# Angels baby PICS



## liz (Oct 5, 2007)

Her birth "story" is in her waiting thread but here's her little :kidblue: 
He was up and looking for ninny as soon as I had his thick cord clamped and snipped. And he found out that there are 2 taps :wink: 


He was born at 1:30 this morning on her day 145 or 146 and it took her quite a bit of work to get him out...was really thinking there was another but nope. He looks built like a pygmy with dainty little Nigerian legs :greengrin:


----------



## J.O.Y. Farm (Jan 10, 2012)

*Re: Angels baby*

Very handsom!!!


----------



## ksalvagno (Oct 6, 2009)

*Re: Angels baby*

Aww, how sweet!


----------



## goatiegurl*Oh (Nov 11, 2007)

*Re: Angels baby*

Cutie


----------



## liz (Oct 5, 2007)

*Re: Angels baby*

OMG! He is a SCREAMER! Angel was getting her breakfast and I picked up the fat little guy and he screamed the whole time I was holding him :wink:

He has a very full belly so I know that Angels bitty udder is serving it's purpose....it's not firm as it was last night.
He's a very active little bear too....was up and looking for his first meal within a couple minutes of birth and now he's just bouncing all over like a cotton ball in the wind 

Just really surprised he didn't have a sibling....maybe thats why I had trouble feeling movement in her belly :whatgoat: she's too well padded and hid him very well :laugh:


----------



## RMADairyGoats (Jun 20, 2011)

*Re: Angels baby*

He's adorable!  Congrats! Sorry it was another boy though.


----------



## KW Farms (Jun 21, 2008)

*Re: Angels baby*

So sweet!  He looks just like his momma!


----------



## toth boer goats (Jul 20, 2008)

*Re: Angels baby*

They are so funny...thinking "what the heck are you ...that is holding me"...."Scream at the top of my lungs...maybe mom will hear me" HeHe..
They catch on quickly though...LOL :laugh: SO... adorable....


----------



## Mandara Farm (Sep 12, 2010)

*Re: Angels baby*

He's a cutie-pie! Congrats!


----------



## RPC (Nov 6, 2009)

*Re: Angels baby*

Congrats on another little boy.


----------



## nubians2 (Feb 20, 2011)

*Re: Angels baby*

Aww! He is cute! I am sure he will figure out soon enough that you aren't out there to hurt him. Congrats!


----------



## milk and honey (Oct 31, 2010)

*Re: Angels baby*

He looks like a little polar bear in the first pic! Too cute...


----------



## liz (Oct 5, 2007)

*Re: Angels baby*

Got a few dry baby pics today...this little booger is as active as my 3 week old boys! And I'm looking for suggestions on names spinning off of the Polar Bear look!

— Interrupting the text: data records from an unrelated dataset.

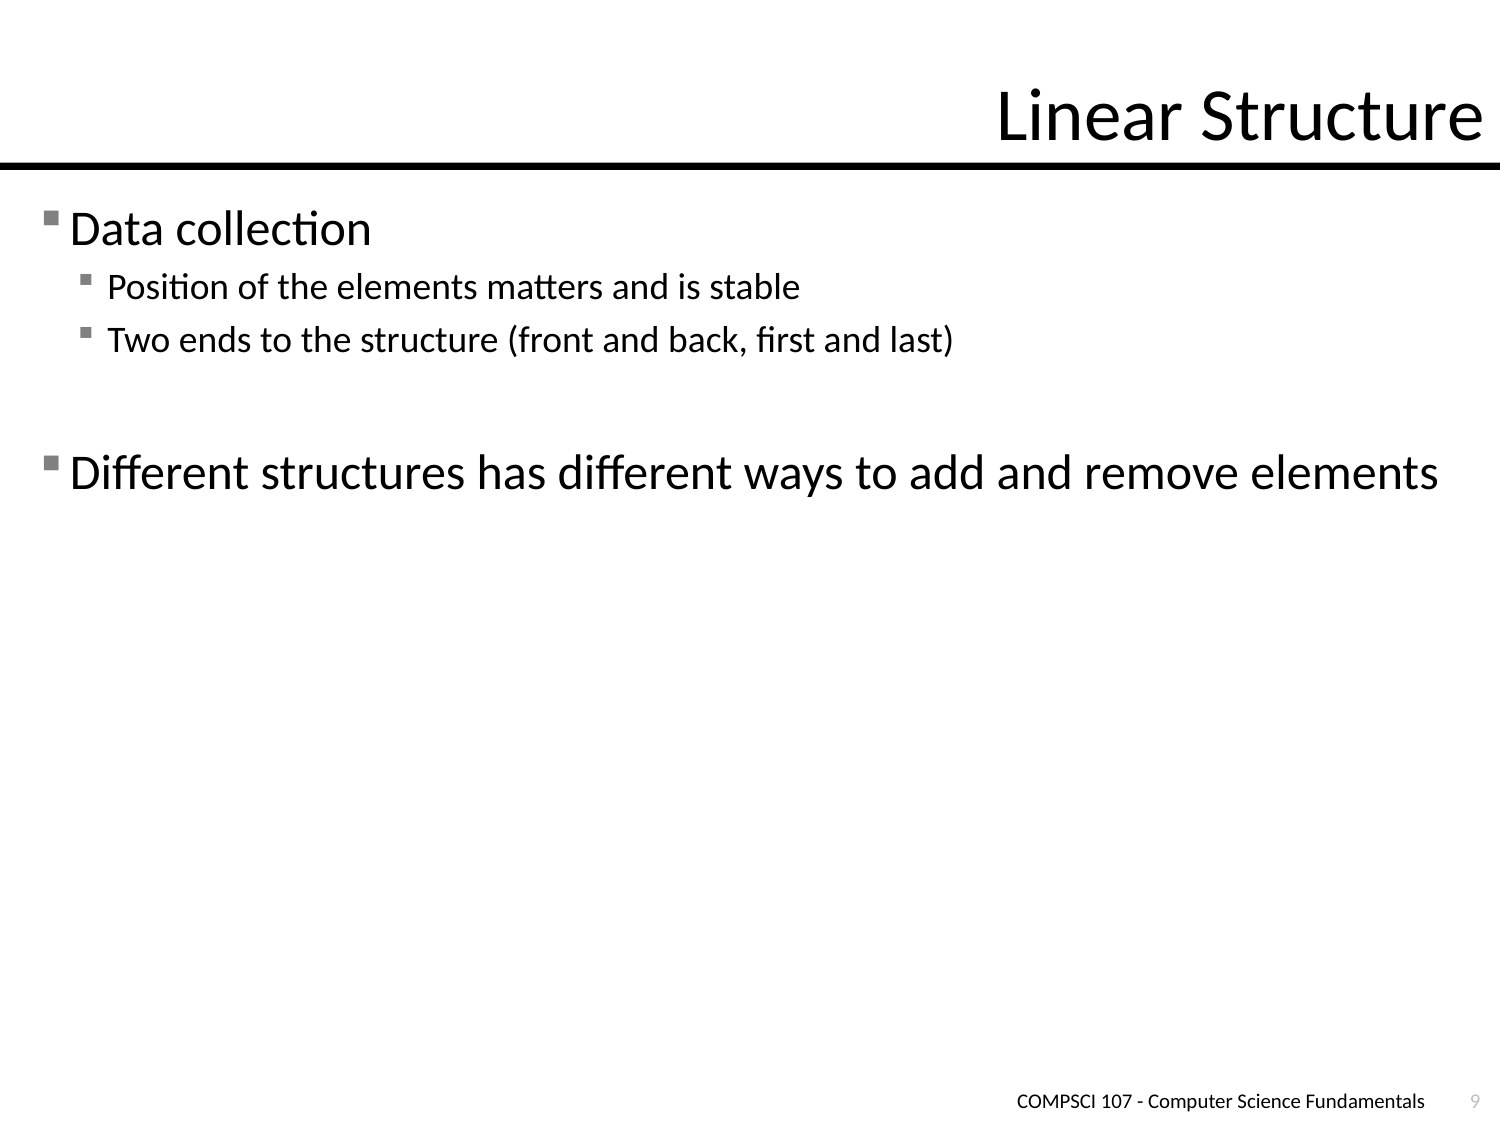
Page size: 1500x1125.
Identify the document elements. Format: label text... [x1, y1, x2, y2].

title Linear Structure [0, 0, 1500, 163]
footer COMPSCI 107 - Computer Science Fundamentals [725, 1087, 1425, 1113]
slide_number 9 [1437, 1087, 1500, 1113]
list Data collection Position of the elements matters and is stable Two ends to the structure (front and back, first and last) Different structures has different ways to add and remove elements [24, 187, 1475, 1075]
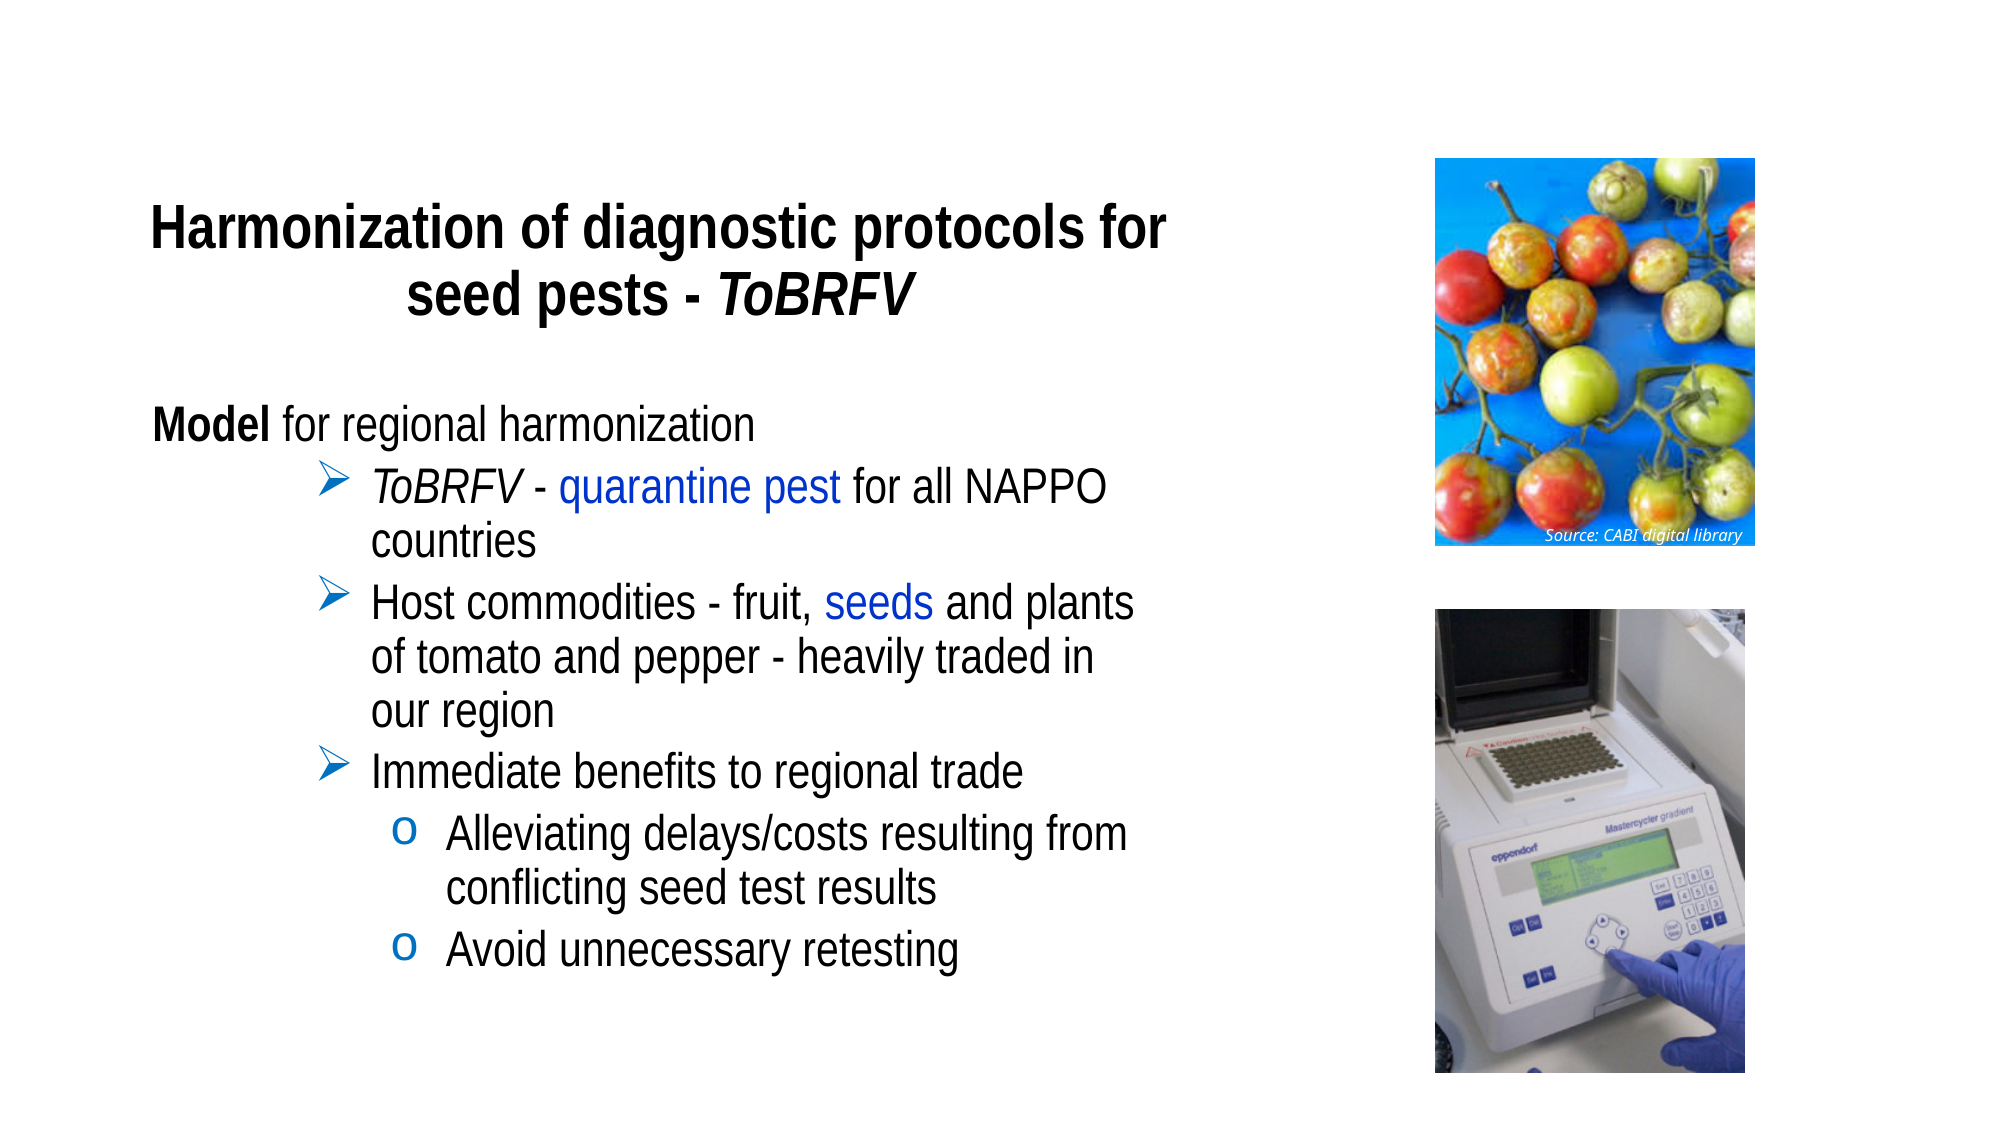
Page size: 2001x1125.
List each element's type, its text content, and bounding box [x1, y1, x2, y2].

text_box Harmonization of diagnostic protocols for seed pests - ToBRFV [124, 186, 1195, 417]
text_box Source: CABI digital library [1530, 517, 1772, 553]
picture [1435, 157, 1755, 547]
text_box Model for regional harmonization ToBRFV - quarantine pest for all NAPPO countries Host commodities - fruit, seeds and plants of tomato and pepper - heavily traded in our region Immediate benefits to regional trade Alleviating delays/costs resulting from conflicting seed test results Avoid unnecessary retesting [124, 391, 1171, 982]
picture [1435, 609, 1745, 1073]
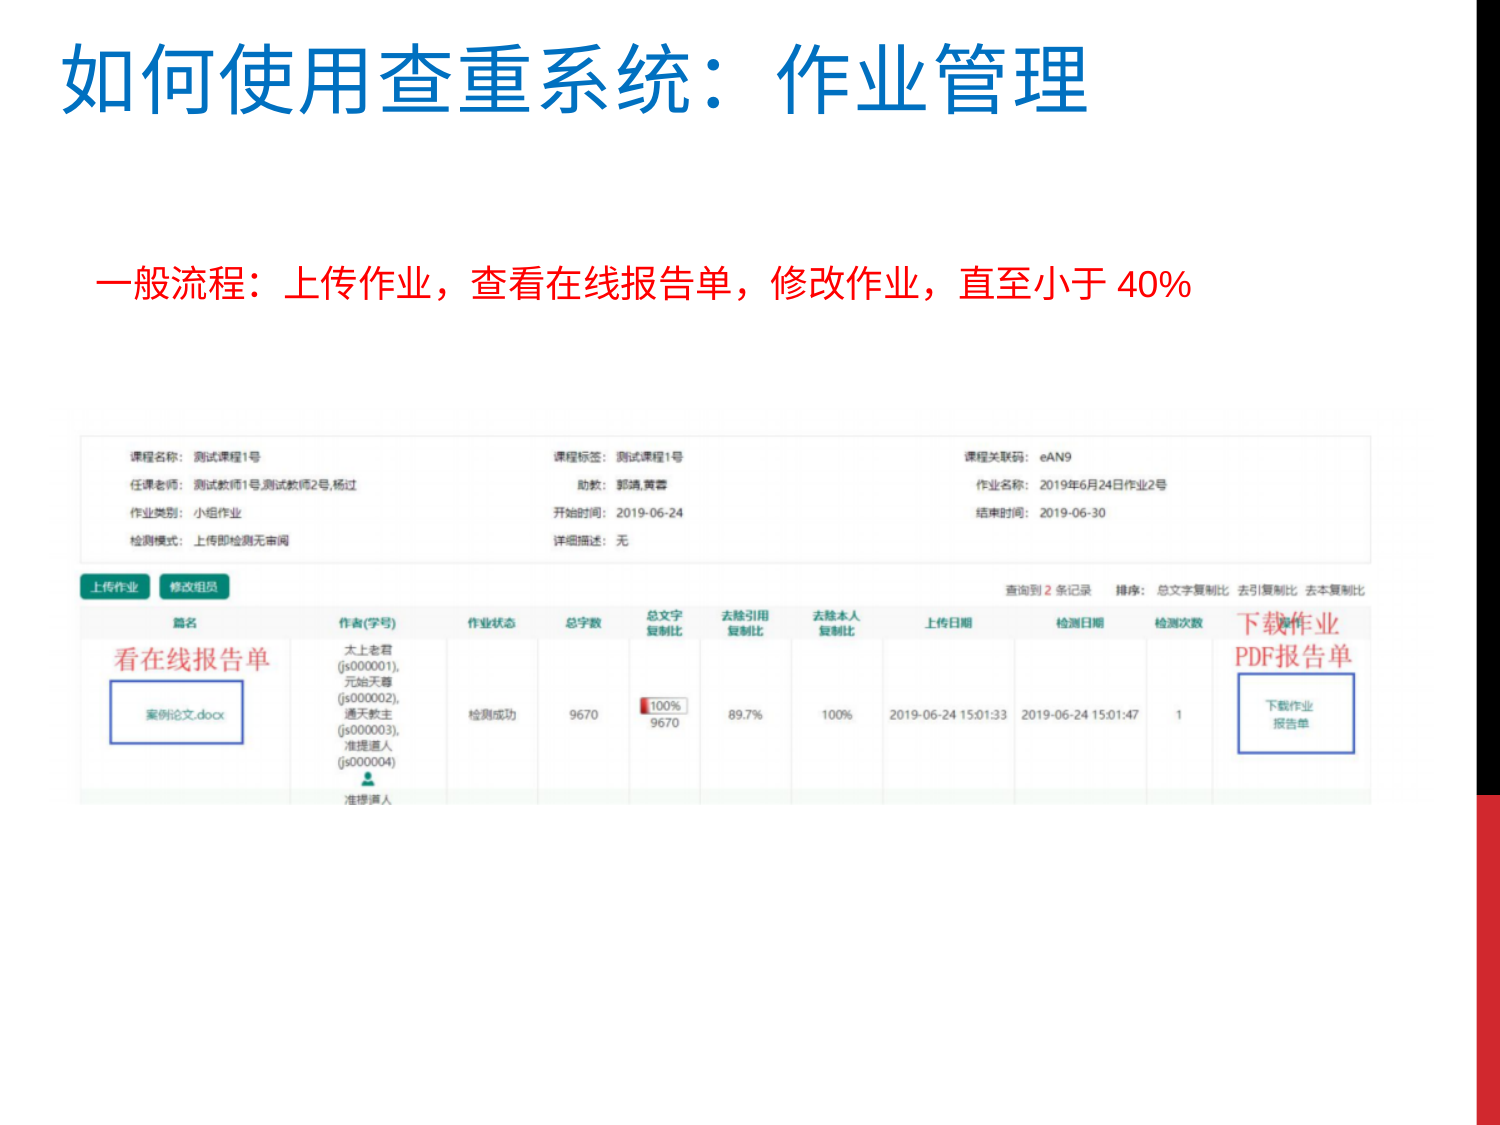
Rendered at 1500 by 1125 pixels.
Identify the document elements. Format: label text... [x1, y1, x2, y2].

picture [28, 408, 1435, 806]
text_box 一般流程：上传作业，查看在线报告单，修改作业，直至小于40% [80, 252, 1326, 313]
text_box 如何使用查重系统：作业管理 [44, 24, 1461, 200]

Angel is a doting mama as always and just loves her baby!
Her first baby was a :kidred: , 2nd delivery was :kidblue: :kidblue: , 3rd was :kidred: :kidred: and now a :kidblue:


----------



## J.O.Y. Farm (Jan 10, 2012)

I love the last pic!!!! sooo adorable!


----------



## dobe627 (Oct 16, 2007)

I just put a few name ideas on your facebook page that are eskimo. Nanook(polar bear) Sesi(snow) Pakakione who gets into eveything


----------



## freedomstarfarm (Mar 25, 2011)

Congrats on the adorable little guy! :stars:


----------



## toth boer goats (Jul 20, 2008)

I love him...so adorably cute....


----------



## liz (Oct 5, 2007)

With Cathy's suggestions as far as names go...And since he does look like a little polar bear, his name is Nokie....short for Nanook. He had a blast outside in the sun today and wasn't shy about getting in with the 3 week old boys antics...didn't stray too far from mama though.


----------



## toth boer goats (Jul 20, 2008)

Aww...great name Liz.... :thumb: :greengrin:


----------